* Problem to solve: Set out every line of text in the records below as a numbered list, skipping any blank lines. Leave the pictures out of your answer.

Top of Data for the task

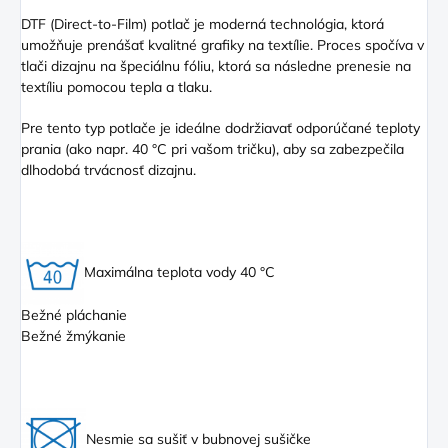
DTF (Direct
-to-Film) potlač je moderná technológia, ktorá
umožňuje prenášať kvalitné grafiky na textílie. Proces spočíva v
tlači dizajnu na špeciálnu fóliu, ktorá sa následne prenesie na
textíliu pomocou tepla a tlaku.
Pre tento typ potlače je ideálne dodržiavať odporúčané teploty
prania (ako napr. 40 °C pri vašom tričku), aby sa zabezpečila
dlhodobá trvácnosť dizajnu.
Maximálna teplota vody 40 °C
Bežné pláchanie
Bežné žmýkanie
Nesmie sa sušiť v bubnovej sušičke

Bottom of Data for the task

* Output:
1. DTF (Direct
2. -to-Film) potlač je moderná technológia, ktorá
3. umožňuje prenášať kvalitné grafiky na textílie. Proces spočíva v
4. tlači dizajnu na špeciálnu fóliu, ktorá sa následne prenesie na
5. textíliu pomocou tepla a tlaku.
6. Pre tento typ potlače je ideálne dodržiavať odporúčané teploty
7. prania (ako napr. 40 °C pri vašom tričku), aby sa zabezpečila
8. dlhodobá trvácnosť dizajnu.
9. Maximálna teplota vody 40 °C
10. Bežné pláchanie
11. Bežné žmýkanie
12. Nesmie sa sušiť v bubnovej sušičke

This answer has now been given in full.